*Directions*.
- a) In the forum question below about storing nested boxes, list every rectangle in the starting `boxes` list with both of its corner points.
- b) Answer these from the forum question below about storing nested boxes:
(i) What do the boxes stand for?
(ii) Which HTML tag does the sample markup use for each box?
(iii) What did a friend suggest using?

Data structure(s) for storing nested boxes?

Question

I have a list of rectangles stored as points. Currently, the data looks something like this:

boxes = [{'p1': (0,0), 'p2': (100,20)},
         {'p1': (5,5), 'p2': (15,15)}, 
         {'p1': (20,5), 'p2': (30,15)},
         {'p1': (35,5), 'p2': (45,15)},
         {'p1': (70,5), 'p2': (80,15)}]

I also have a basic function that tests if a rectangle is contained within another:

def isChild(b1,b2):
    return (b1 != b2 and 
            (b1['p2'][0]-b1['p1'][0] * b1['p2'][1]-b1['p1'][1]) > (b2['p2'][0]-b2['p1'][0] * b2['p2'][1]-b2['p1'][1]) and
            b1['p1'][0] < b2['p2'][0] and 
            b1['p2'][0] > b2['p1'][0] and 
            b1['p1'][1] < b2['p2'][1] and 
            b1['p2'][1] > b2['p1'][1])

I'd like to wind up with a set of rectangles and their children, but I'm not sure how I should store them. I'm thinking something like this:

[{'p1': (0,0), 
  'p2': (100,20),
  'children': [{'p1': (5,5), 'p2': (15,15)}, 
               {'p1': (20,5), 'p2': (30,15)},
               {'p1': (35,5), 'p2': (45,15)},
               {'p1': (70,5), 'p2': (80,15)}]}]

The context of this is that the boxes represent elements on a web page. The data structure is meant to generate the basic markup, so the structure above would wind up being something like this:

<div>
    <div></div>
    <div></div>
    <div></div>
    <div></div>
</div>

Are the source/goal data structures a good fit for this? If not, what is?
How can I get from the source to the goal?
A friend suggested using r-trees. Would that make sense here?

*Supplied material*.
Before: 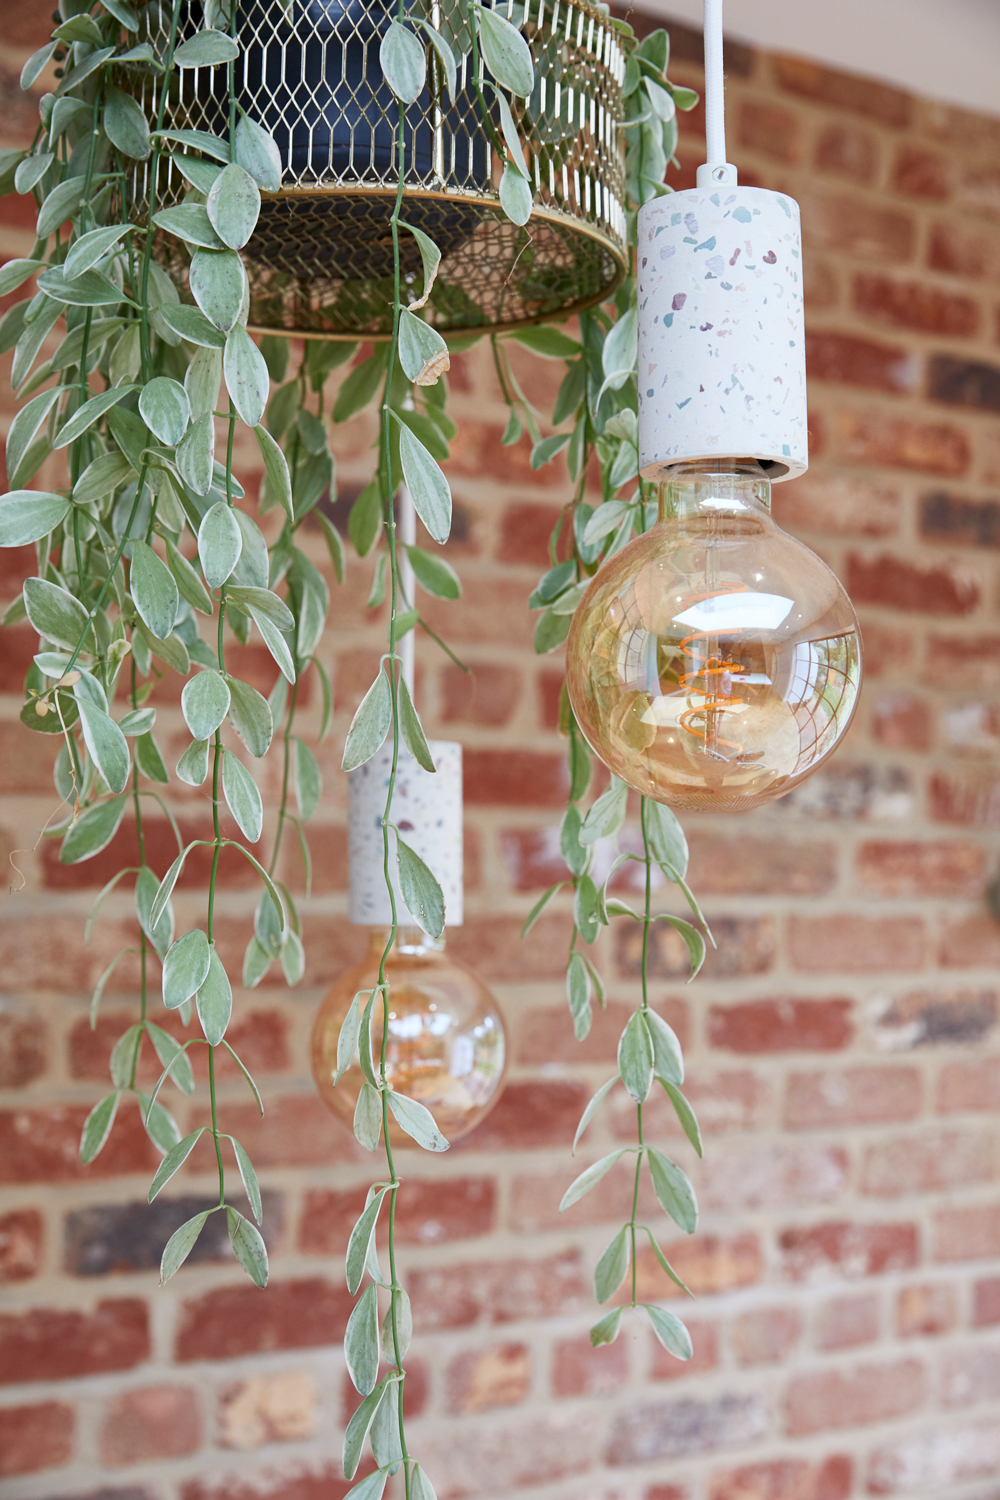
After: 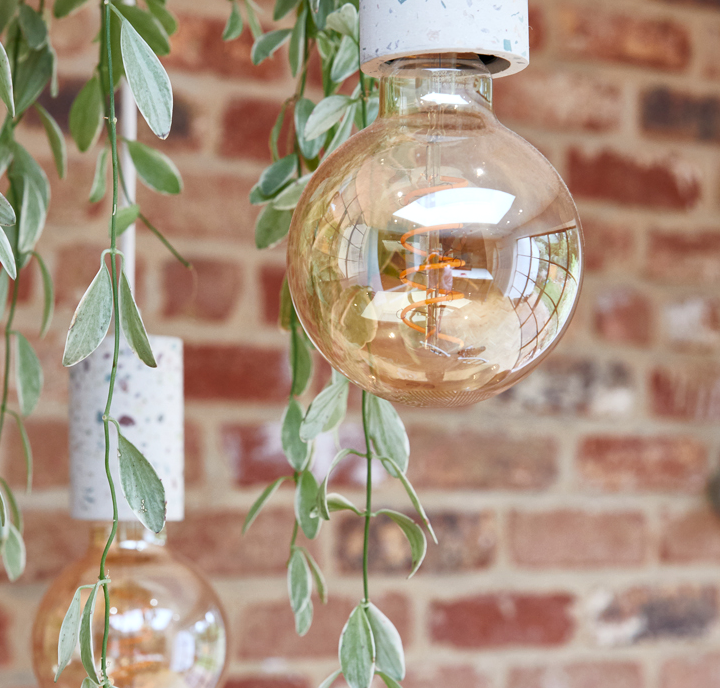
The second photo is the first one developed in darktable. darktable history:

*Solved tasks*.
- a)
1. p1 (0,0), p2 (100,20)
2. p1 (5,5), p2 (15,15)
3. p1 (20,5), p2 (30,15)
4. p1 (35,5), p2 (45,15)
5. p1 (70,5), p2 (80,15)

- b)
(i) Elements on a web page.
(ii) The div tag.
(iii) R-trees.